Her father, Jody Zerbst, said the toy “literally just exploded.” The hot contents splashed onto her face, lips, and mouth, leaving her screaming in pain. “I could feel my skin coming off. And it was in my mouth,” Violet said.
Emergency Response
Violet immediately ran to the bathroom, where her mother held her face under cold water while her father called an ambulance. Paramedics treated her at the scene before taking her to hospital, where she remained for a week recovering from her injuries.

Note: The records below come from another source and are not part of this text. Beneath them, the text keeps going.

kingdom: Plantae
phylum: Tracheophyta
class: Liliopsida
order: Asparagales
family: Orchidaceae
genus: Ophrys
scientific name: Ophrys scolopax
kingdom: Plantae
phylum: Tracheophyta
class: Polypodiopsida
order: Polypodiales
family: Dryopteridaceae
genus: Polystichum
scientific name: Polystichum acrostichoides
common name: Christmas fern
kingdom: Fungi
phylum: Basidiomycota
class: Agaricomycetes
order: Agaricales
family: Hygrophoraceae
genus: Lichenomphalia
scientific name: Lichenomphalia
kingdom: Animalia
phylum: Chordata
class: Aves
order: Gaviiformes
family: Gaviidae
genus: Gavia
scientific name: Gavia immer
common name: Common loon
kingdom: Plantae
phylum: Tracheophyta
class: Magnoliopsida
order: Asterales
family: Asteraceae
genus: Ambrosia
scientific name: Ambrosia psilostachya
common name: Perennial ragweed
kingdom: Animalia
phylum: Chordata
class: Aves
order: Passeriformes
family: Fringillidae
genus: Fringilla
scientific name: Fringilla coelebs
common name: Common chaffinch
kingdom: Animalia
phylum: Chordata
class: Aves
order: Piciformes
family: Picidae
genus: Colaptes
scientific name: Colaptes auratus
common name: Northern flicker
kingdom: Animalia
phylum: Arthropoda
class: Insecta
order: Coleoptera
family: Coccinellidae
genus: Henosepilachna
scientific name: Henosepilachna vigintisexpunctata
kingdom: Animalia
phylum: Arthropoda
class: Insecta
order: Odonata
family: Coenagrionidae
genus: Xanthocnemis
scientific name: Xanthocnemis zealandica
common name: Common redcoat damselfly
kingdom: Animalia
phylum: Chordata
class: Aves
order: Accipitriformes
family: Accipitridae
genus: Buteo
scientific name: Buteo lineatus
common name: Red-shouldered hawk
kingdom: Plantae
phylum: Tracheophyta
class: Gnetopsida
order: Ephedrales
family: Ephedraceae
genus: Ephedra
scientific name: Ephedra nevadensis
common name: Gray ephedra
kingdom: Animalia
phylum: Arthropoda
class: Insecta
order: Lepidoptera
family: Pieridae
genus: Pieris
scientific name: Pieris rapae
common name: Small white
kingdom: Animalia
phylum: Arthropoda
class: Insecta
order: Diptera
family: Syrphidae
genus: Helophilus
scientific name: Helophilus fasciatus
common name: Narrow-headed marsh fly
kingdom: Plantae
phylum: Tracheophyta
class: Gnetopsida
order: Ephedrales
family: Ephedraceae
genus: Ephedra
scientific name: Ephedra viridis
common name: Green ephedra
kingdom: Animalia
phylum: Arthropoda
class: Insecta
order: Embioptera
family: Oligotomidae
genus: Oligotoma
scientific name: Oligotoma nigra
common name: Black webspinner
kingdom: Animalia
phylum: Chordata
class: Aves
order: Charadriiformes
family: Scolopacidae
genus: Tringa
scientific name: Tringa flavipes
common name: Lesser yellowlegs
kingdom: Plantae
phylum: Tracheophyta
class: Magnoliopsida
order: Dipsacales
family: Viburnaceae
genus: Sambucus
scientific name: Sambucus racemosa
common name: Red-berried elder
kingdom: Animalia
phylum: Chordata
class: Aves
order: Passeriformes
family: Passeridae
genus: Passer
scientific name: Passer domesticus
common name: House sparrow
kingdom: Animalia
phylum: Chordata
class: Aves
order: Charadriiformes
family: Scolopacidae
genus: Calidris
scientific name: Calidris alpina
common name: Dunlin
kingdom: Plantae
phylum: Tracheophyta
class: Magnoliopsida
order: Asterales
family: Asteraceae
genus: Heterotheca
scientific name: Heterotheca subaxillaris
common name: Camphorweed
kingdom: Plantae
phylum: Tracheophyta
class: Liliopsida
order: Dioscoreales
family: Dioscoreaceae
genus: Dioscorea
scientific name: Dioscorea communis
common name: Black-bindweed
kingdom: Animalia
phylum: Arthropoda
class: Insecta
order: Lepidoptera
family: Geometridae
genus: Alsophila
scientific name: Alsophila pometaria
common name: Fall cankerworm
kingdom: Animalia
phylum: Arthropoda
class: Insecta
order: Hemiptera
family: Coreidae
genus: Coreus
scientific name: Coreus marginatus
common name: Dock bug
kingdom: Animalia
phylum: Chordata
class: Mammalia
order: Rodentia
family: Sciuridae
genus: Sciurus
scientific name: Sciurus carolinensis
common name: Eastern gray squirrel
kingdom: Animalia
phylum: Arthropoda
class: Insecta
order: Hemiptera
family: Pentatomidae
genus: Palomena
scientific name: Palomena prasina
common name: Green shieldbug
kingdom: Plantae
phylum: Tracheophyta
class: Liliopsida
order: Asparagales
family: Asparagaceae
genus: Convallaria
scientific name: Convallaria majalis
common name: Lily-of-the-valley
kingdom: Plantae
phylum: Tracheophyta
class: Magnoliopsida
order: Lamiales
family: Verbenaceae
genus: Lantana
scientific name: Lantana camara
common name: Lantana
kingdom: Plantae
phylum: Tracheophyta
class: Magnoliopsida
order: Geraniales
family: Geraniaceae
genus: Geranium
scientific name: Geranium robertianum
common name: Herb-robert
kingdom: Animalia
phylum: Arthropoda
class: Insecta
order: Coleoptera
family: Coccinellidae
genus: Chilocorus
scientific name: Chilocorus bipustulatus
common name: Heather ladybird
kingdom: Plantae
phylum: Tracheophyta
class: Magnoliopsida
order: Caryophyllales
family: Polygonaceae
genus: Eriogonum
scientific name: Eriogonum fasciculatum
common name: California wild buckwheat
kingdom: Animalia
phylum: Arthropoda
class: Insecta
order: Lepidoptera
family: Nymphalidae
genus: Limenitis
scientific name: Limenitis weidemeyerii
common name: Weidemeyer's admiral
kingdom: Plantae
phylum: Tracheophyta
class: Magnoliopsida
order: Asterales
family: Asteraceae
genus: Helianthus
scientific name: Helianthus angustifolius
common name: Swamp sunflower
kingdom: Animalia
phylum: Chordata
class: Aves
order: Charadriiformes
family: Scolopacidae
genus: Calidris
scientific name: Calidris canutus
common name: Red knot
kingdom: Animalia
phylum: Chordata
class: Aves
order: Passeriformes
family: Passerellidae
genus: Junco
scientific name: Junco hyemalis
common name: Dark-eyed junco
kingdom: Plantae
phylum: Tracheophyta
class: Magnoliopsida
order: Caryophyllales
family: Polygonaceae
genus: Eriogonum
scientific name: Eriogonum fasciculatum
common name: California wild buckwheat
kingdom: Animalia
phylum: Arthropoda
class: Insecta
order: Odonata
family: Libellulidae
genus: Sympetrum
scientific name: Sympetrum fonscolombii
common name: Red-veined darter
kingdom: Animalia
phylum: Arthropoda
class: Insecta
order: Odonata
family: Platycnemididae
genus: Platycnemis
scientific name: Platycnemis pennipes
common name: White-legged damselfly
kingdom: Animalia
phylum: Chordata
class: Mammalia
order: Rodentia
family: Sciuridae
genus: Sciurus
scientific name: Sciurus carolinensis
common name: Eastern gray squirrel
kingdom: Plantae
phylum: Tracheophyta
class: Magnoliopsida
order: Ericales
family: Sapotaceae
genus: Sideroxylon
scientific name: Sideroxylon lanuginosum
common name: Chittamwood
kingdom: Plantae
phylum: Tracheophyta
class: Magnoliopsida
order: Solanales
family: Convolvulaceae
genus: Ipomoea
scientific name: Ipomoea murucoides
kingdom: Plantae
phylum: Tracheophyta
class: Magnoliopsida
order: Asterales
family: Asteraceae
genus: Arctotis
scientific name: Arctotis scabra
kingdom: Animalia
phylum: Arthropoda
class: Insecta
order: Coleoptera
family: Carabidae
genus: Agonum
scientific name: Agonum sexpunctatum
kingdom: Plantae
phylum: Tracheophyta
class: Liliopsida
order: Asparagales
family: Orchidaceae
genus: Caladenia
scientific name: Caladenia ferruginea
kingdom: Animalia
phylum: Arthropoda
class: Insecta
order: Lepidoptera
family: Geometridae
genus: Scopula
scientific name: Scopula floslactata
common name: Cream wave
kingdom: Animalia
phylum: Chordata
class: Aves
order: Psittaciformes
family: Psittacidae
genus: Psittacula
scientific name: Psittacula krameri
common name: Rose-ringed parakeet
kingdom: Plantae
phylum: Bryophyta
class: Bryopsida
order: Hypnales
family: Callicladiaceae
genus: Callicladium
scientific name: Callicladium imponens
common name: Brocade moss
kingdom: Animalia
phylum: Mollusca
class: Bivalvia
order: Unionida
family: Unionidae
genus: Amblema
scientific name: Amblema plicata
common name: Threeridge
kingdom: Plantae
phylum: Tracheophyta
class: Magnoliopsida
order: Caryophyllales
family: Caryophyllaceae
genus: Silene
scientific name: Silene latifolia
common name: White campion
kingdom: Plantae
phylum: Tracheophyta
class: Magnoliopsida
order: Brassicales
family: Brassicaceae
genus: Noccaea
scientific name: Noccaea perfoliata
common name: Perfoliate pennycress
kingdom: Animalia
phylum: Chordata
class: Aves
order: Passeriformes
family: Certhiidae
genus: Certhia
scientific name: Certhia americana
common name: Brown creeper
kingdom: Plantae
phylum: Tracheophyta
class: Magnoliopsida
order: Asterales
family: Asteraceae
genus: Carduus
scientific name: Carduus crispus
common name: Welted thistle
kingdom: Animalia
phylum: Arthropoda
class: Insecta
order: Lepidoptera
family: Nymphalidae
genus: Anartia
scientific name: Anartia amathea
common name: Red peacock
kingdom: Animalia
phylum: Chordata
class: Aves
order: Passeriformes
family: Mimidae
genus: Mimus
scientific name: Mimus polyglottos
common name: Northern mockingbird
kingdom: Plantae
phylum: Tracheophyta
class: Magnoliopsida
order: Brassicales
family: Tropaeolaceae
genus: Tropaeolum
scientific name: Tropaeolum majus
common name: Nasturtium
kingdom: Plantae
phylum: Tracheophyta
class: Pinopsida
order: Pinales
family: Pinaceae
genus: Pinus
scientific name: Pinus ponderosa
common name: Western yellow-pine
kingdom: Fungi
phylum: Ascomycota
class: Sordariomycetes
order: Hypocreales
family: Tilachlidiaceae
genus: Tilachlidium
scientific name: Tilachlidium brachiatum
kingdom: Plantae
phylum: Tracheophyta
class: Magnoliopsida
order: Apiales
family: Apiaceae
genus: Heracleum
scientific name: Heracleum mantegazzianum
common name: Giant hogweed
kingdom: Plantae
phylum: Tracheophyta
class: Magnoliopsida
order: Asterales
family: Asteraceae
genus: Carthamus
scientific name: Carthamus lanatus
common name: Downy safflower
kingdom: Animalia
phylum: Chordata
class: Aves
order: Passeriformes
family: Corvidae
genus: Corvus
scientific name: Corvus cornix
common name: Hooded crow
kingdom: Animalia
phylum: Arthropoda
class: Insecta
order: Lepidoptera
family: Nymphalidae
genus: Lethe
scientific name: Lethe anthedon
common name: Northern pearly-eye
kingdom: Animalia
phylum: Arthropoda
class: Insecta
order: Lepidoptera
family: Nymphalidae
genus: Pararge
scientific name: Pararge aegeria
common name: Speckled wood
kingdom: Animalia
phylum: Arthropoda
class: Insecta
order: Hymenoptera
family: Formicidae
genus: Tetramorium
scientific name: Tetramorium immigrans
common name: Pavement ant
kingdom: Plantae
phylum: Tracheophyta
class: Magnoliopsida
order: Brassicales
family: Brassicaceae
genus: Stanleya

Her father described the incident as “horrific for a parent to have to hear their child screaming and know that they’d burnt themselves.” He said the burns were so severe that skin peeled away from parts of Violet’s face.
Dangerous Viral Trend
The incident has reignited concerns about a social media craze on TikTok, Instagram, and YouTube that encourages children to heat squishy toys in microwaves to soften them. Doctors say the trend has caused second and third-degree burns in children across Australia and overseas.
Violet was the second child rushed to Gold Coast Hospital University last week with burns from a squishy toy. “First of all, toys should not be going into the microwave,” Queensland Children’s Hospital burns specialist Dr Veevek Thankey said. He advised parents to run burns under cool running water for at least 20 minutes and not to use ice.
Some brands warn that the toys should never be heated, frozen, or microwaved, but many cheaper knock-offs are sold without the same safety warnings. A US child also suffered severe facial burns in a similar incident.
Now recovering at home, Violet and her family hope sharing their experience will stop other children from trying the dangerous trend.